Thursday, January 18

The Great Capitalist Peace has come and gone

Last week while I was working on the Capitalism vs Democracy essays, I received an email from a reader, Dr. Ernie, who mentioned the "great capitalist peace" policy promoted by Messrs. Anatol Lieven and John Hulsman in their book, Ethical Realism.

As I've stated before on this blog, I have not read the book. But if Dr. Ernie has correctly interpreted the relevant passages, it seems that Lieven and his buddy are proposing that US foreign policy ditch the democracy doctrine and replace it with a capitalist doctrine.

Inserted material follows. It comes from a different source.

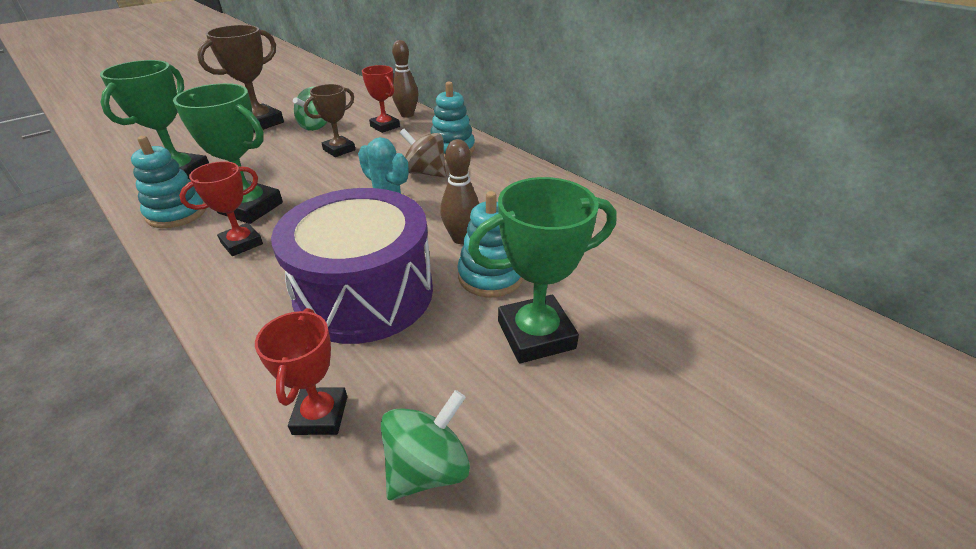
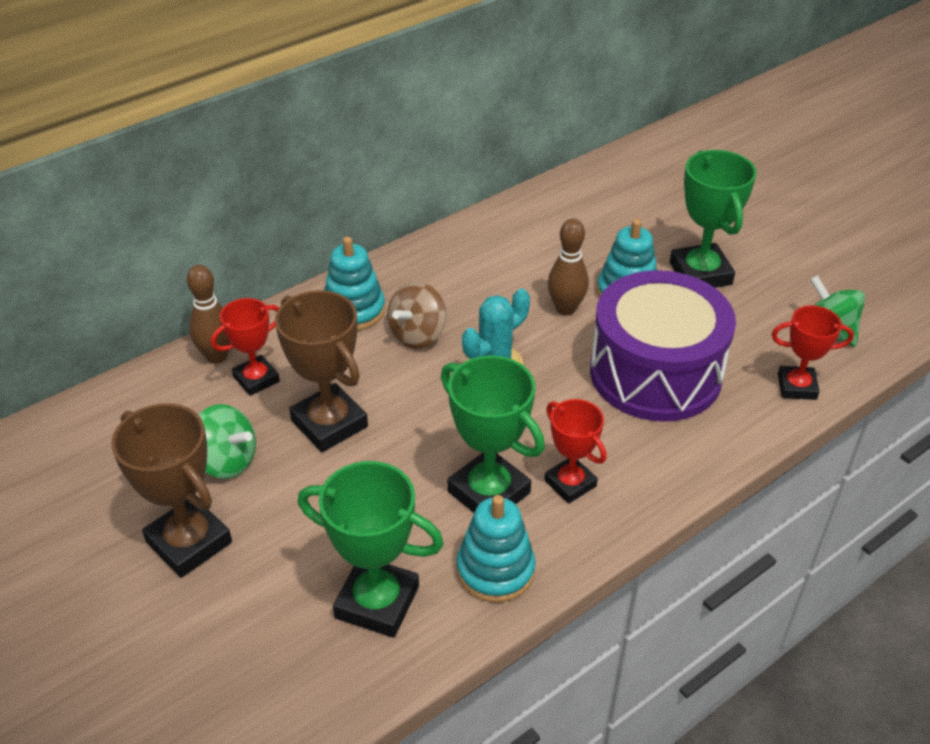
camera: 85 degrees left, 5 degrees up
(251, 208) = (488, 492): green trophy -> green trophy turned 75 degrees counterclockwise
(339, 150) = (329, 424): brown trophy -> brown trophy, size x1.57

Evidentially they argue that (somehow) this would bring about a "Great Capitalist Peace," as the authors call it, in which American hegemony would be eclipsed by the sheer success of nations the world over. That happy state of affairs would then somehow result in homegrown democracies in nations that had previously resisted democracy.

In other words, if Kim Jong-il's government could only become as rich and powerful as the US one, democracy would bloom in North Korea.

I can't even dismiss that attempt to eclipse the democracy doctrine as a college try because I assume college students interested in the topic know about the infamous Washington Consensus.

A wag noted that there never was a Washington consensus because economists disagreed on how to pull Latin America out of economic ruin. However, the Washington Consensus was overwhelmingly a laundry list of capitalist-oriented measures that were implemented with greater or lesser success in Latin America in the late 80s and the 90s. And they had applications outside Latin America and strongly colored US foreign policy in the 1990s and the runup to 9/11.

It was the list of measures that transformed the antiglobalist movement from a bunch of granola eaters and union bosses to where it is today, with ties to terrorist organizations and the clear-cut agenda of destroying the power of the United States of America. Indeed, the economist who coined the term "Washington Consensus" once noted that the antiglobalists couldn't even hear the term without "foaming at the mouth." He was barely exaggerating.

I don't know where Hulsman spent the 1990s, but I think Lieven is too sophisticated to have seriously proposed returning to September 10, 2001 and trying to pretend that the next day never happened, so I have no idea what he's up to in that book.

The world we knew on September 10 is gone, forever; it's gone because it was built on willful blindness. Many policy analysts in Washington and Brussels really believed at the time that globalization and its pro-free market orientation had already ushered in a great capitalist peace. And they took a patronizing attitude to the antiglobalist movement.

Again, I haven't read the book, but if the quotes Dr. Ernie sent me are indication, there have been more sophisticated attempts to get rid of the democracy doctrine, which is anathema to transnational corporations, antiglobalists, terrorists, state sponsors of terror, military dictatorships, and transnational crime syndicates.

The big question is whether the doctrine is still anathema to Brussels. Up until very recently I would have said yes. But in December a British analyst appearing on Fox Cable said bluntly that the new view in Europe is that immigrants assimilate or get out. He was speaking specifically of the Muslim immigrants, but the point is that Brussels might be looking at the democracy doctrine in a different light now that Europeans are getting their head screwed on straight.

If that is the case, the Eurocrats -- formerly the US Democrat Party -- will have to retrench because they follow the Brussels party line. I don't know where that would leave Mr Lieven.

"The business of America is business," it's said. But the foremost business of the US federal government is to defend America. US foreign policy needs to get its head out of economics books.